Update the source text in the data below so that every "renter" becomes "tenant", leave everything else unchanged, and return the text without the pictures.

Records for this exercise Start Marker

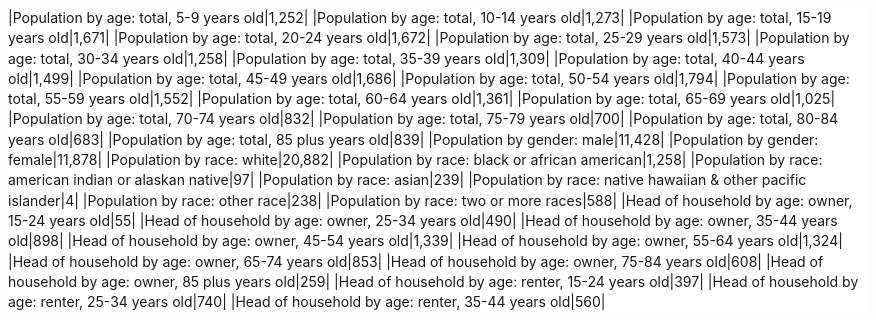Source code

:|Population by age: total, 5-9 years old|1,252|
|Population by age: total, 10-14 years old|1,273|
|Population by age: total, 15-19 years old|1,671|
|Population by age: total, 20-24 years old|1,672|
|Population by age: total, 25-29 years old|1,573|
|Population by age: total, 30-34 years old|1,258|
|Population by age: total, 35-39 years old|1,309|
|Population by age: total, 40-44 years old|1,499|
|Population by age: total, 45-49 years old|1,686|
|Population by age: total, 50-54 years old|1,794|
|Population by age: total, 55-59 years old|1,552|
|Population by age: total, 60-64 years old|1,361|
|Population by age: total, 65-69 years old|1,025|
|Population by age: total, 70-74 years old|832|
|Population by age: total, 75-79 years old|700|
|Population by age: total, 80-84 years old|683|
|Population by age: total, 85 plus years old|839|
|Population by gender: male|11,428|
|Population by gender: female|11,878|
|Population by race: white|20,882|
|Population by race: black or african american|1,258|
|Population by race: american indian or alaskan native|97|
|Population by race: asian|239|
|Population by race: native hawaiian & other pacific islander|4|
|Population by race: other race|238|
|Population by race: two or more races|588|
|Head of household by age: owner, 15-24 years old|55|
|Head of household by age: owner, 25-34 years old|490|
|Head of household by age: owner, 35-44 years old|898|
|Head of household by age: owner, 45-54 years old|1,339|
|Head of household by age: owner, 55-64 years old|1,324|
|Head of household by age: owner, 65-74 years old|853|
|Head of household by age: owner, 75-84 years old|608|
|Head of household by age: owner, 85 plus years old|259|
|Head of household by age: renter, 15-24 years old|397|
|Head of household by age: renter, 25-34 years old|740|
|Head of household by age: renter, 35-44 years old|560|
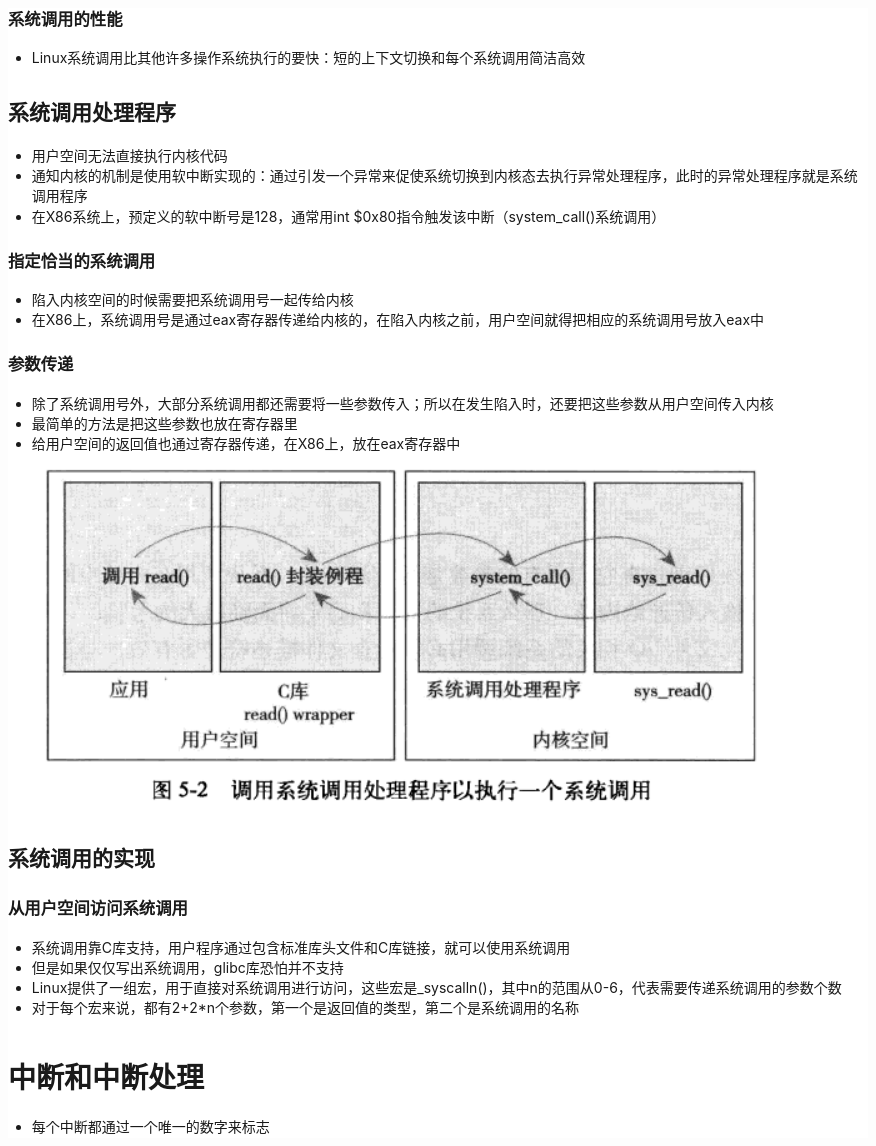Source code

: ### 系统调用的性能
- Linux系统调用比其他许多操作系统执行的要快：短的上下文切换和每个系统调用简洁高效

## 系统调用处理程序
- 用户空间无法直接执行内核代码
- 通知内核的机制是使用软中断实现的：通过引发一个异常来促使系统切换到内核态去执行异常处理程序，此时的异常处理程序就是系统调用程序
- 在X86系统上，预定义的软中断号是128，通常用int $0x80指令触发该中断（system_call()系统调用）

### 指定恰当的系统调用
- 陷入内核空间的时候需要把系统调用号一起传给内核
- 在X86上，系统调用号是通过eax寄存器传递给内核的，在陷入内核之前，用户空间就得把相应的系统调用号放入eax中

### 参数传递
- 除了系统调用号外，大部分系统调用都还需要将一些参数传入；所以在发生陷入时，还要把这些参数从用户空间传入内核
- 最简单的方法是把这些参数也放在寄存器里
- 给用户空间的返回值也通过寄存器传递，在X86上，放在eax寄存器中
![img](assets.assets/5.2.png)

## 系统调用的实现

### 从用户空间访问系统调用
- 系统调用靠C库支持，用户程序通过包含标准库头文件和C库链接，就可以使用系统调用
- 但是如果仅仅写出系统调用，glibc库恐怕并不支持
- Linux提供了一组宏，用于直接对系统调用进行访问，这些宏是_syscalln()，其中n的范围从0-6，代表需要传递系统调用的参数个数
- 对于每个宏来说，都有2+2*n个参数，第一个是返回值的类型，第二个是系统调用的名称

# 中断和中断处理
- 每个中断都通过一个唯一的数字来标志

Records for this exercise End Marker

### Response to the exercise
Source code

:|Population by age: total, 5-9 years old|1,252|
|Population by age: total, 10-14 years old|1,273|
|Population by age: total, 15-19 years old|1,671|
|Population by age: total, 20-24 years old|1,672|
|Population by age: total, 25-29 years old|1,573|
|Population by age: total, 30-34 years old|1,258|
|Population by age: total, 35-39 years old|1,309|
|Population by age: total, 40-44 years old|1,499|
|Population by age: total, 45-49 years old|1,686|
|Population by age: total, 50-54 years old|1,794|
|Population by age: total, 55-59 years old|1,552|
|Population by age: total, 60-64 years old|1,361|
|Population by age: total, 65-69 years old|1,025|
|Population by age: total, 70-74 years old|832|
|Population by age: total, 75-79 years old|700|
|Population by age: total, 80-84 years old|683|
|Population by age: total, 85 plus years old|839|
|Population by gender: male|11,428|
|Population by gender: female|11,878|
|Population by race: white|20,882|
|Population by race: black or african american|1,258|
|Population by race: american indian or alaskan native|97|
|Population by race: asian|239|
|Population by race: native hawaiian & other pacific islander|4|
|Population by race: other race|238|
|Population by race: two or more races|588|
|Head of household by age: owner, 15-24 years old|55|
|Head of household by age: owner, 25-34 years old|490|
|Head of household by age: owner, 35-44 years old|898|
|Head of household by age: owner, 45-54 years old|1,339|
|Head of household by age: owner, 55-64 years old|1,324|
|Head of household by age: owner, 65-74 years old|853|
|Head of household by age: owner, 75-84 years old|608|
|Head of household by age: owner, 85 plus years old|259|
|Head of household by age: tenant, 15-24 years old|397|
|Head of household by age: tenant, 25-34 years old|740|
|Head of household by age: tenant, 35-44 years old|560|
Source code

: ### 系统调用的性能
- Linux系统调用比其他许多操作系统执行的要快：短的上下文切换和每个系统调用简洁高效

## 系统调用处理程序
- 用户空间无法直接执行内核代码
- 通知内核的机制是使用软中断实现的：通过引发一个异常来促使系统切换到内核态去执行异常处理程序，此时的异常处理程序就是系统调用程序
- 在X86系统上，预定义的软中断号是128，通常用int $0x80指令触发该中断（system_call()系统调用）

### 指定恰当的系统调用
- 陷入内核空间的时候需要把系统调用号一起传给内核
- 在X86上，系统调用号是通过eax寄存器传递给内核的，在陷入内核之前，用户空间就得把相应的系统调用号放入eax中

### 参数传递
- 除了系统调用号外，大部分系统调用都还需要将一些参数传入；所以在发生陷入时，还要把这些参数从用户空间传入内核
- 最简单的方法是把这些参数也放在寄存器里
- 给用户空间的返回值也通过寄存器传递，在X86上，放在eax寄存器中
![img](assets.assets/5.2.png)

## 系统调用的实现

### 从用户空间访问系统调用
- 系统调用靠C库支持，用户程序通过包含标准库头文件和C库链接，就可以使用系统调用
- 但是如果仅仅写出系统调用，glibc库恐怕并不支持
- Linux提供了一组宏，用于直接对系统调用进行访问，这些宏是_syscalln()，其中n的范围从0-6，代表需要传递系统调用的参数个数
- 对于每个宏来说，都有2+2*n个参数，第一个是返回值的类型，第二个是系统调用的名称

# 中断和中断处理
- 每个中断都通过一个唯一的数字来标志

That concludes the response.